## About this exercise:
Transcribe the lines verbatim, starting at the line containing "What is the value" and running through the last line, with both ends included. Omit the pictures from your output.

## Given entries:
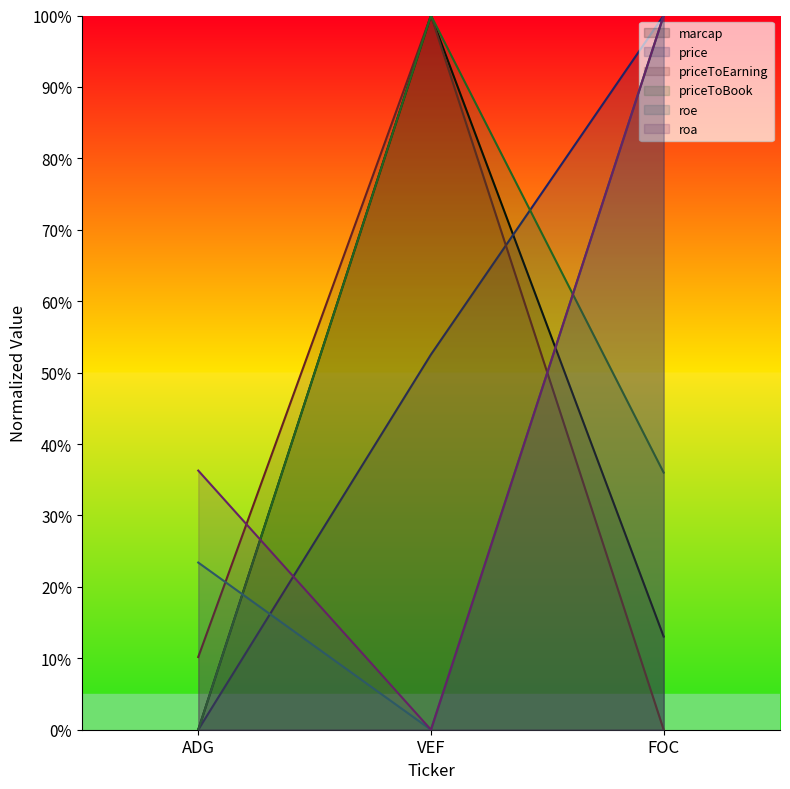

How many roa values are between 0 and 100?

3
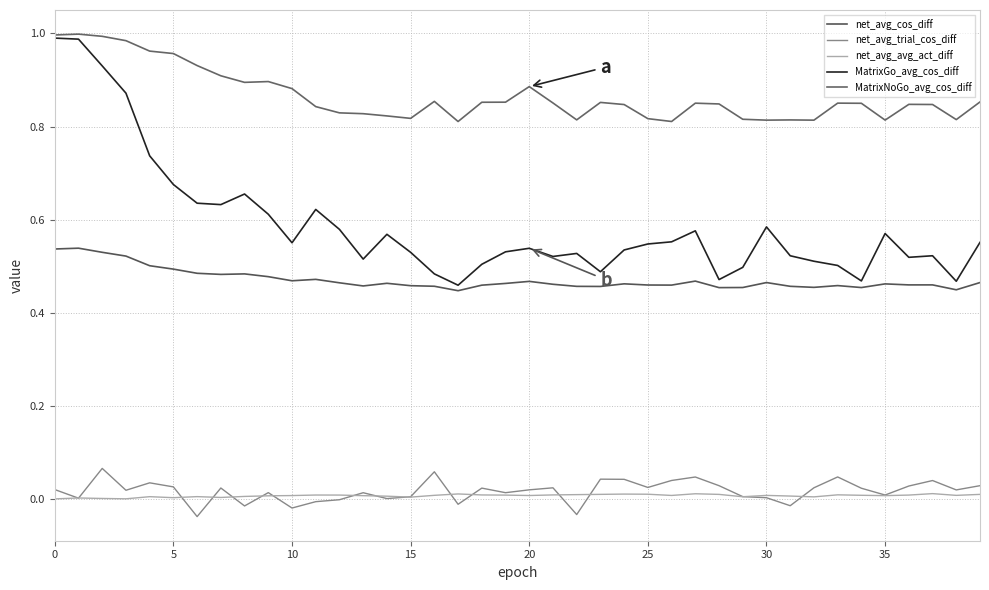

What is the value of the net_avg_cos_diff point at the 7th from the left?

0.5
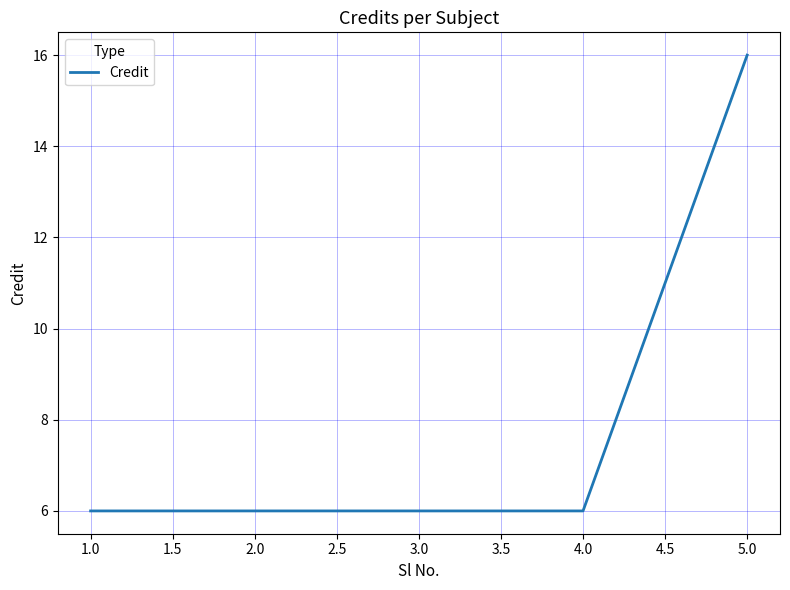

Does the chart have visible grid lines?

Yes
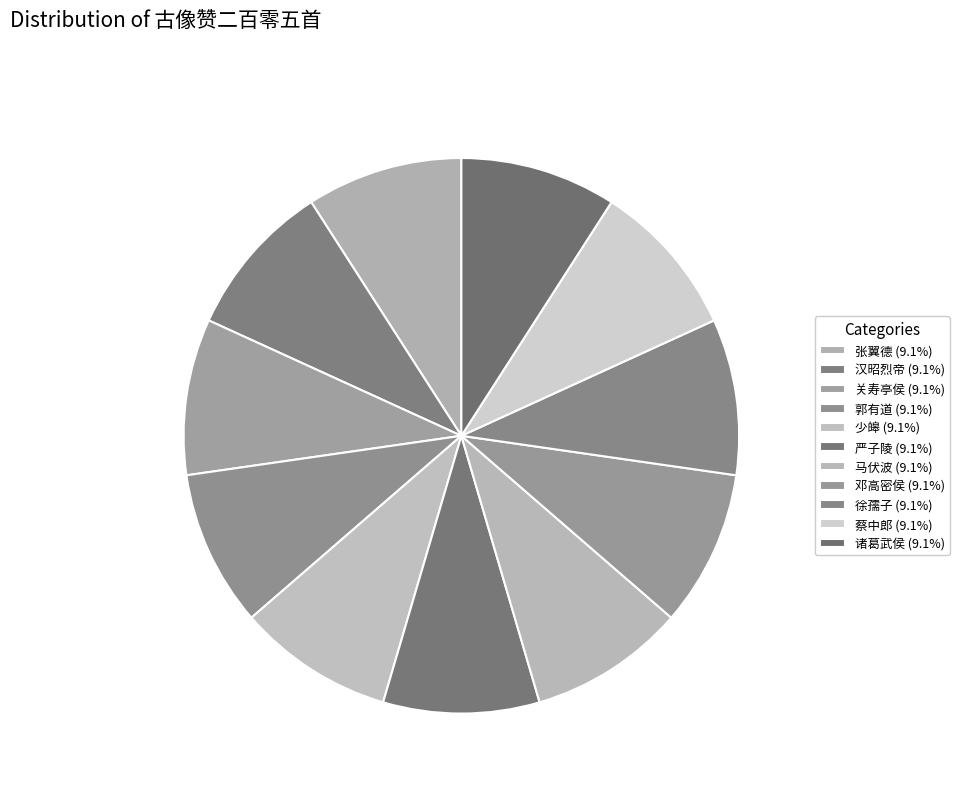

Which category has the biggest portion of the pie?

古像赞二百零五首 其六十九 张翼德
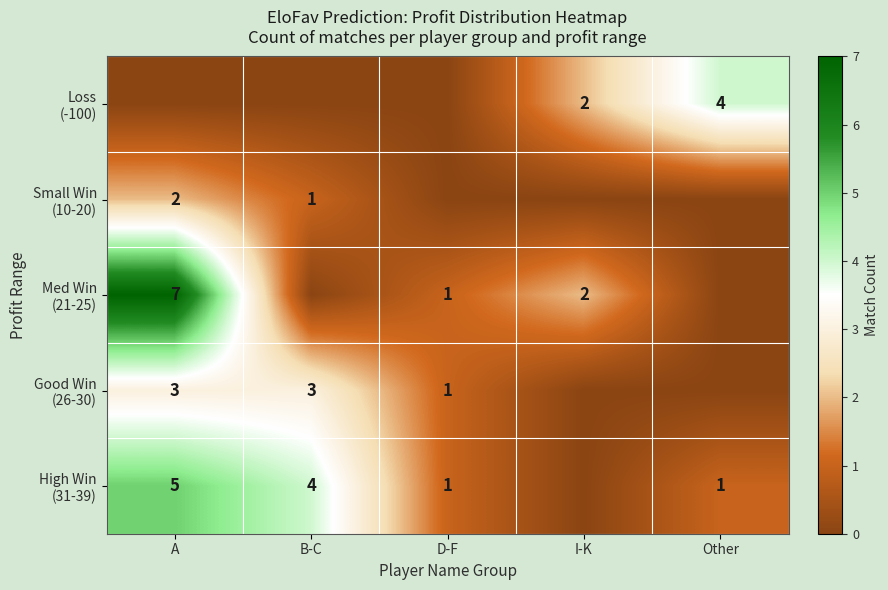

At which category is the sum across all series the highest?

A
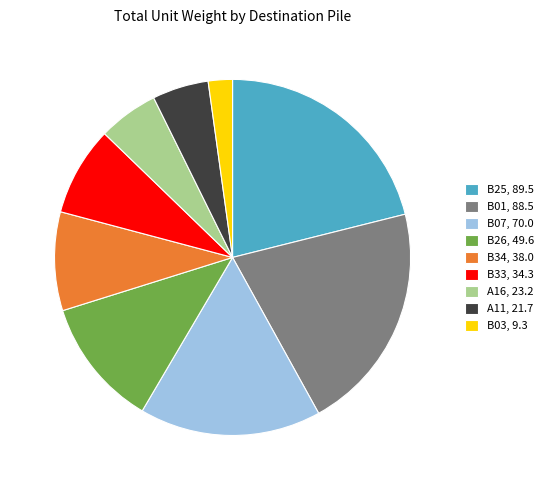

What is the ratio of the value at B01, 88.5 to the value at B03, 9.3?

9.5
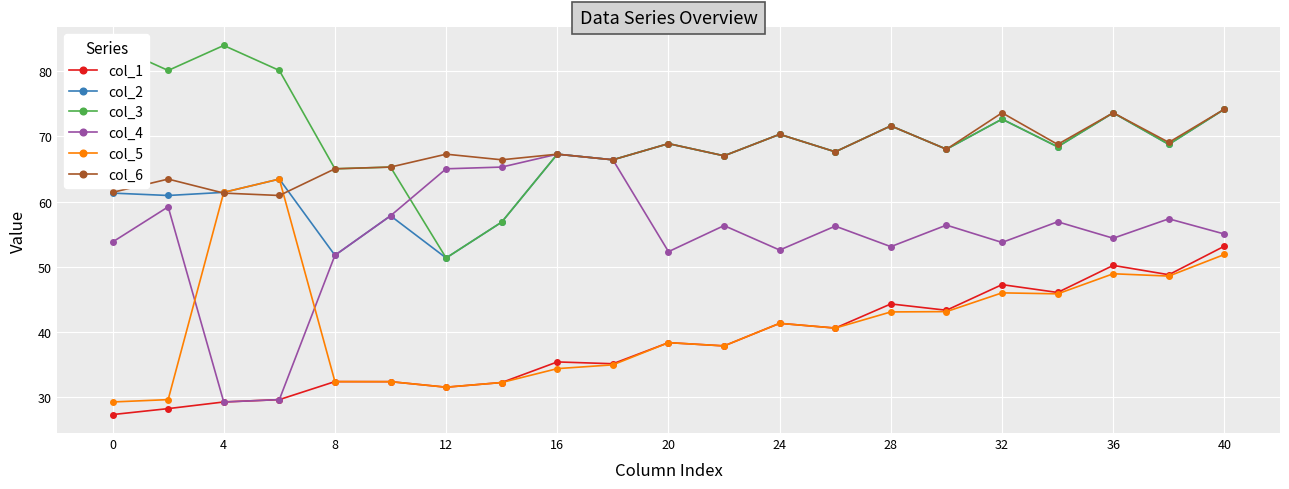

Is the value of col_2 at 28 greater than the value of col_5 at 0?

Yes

## Expected output:
What is the value of the net_avg_cos_diff point at the 7th from the left?

0.5

Does the chart have visible grid lines?

Yes

Which category has the biggest portion of the pie?

古像赞二百零五首 其六十九 张翼德

At which category is the sum across all series the highest?

A

What is the ratio of the value at B01, 88.5 to the value at B03, 9.3?

9.5

Is the value of col_2 at 28 greater than the value of col_5 at 0?

Yes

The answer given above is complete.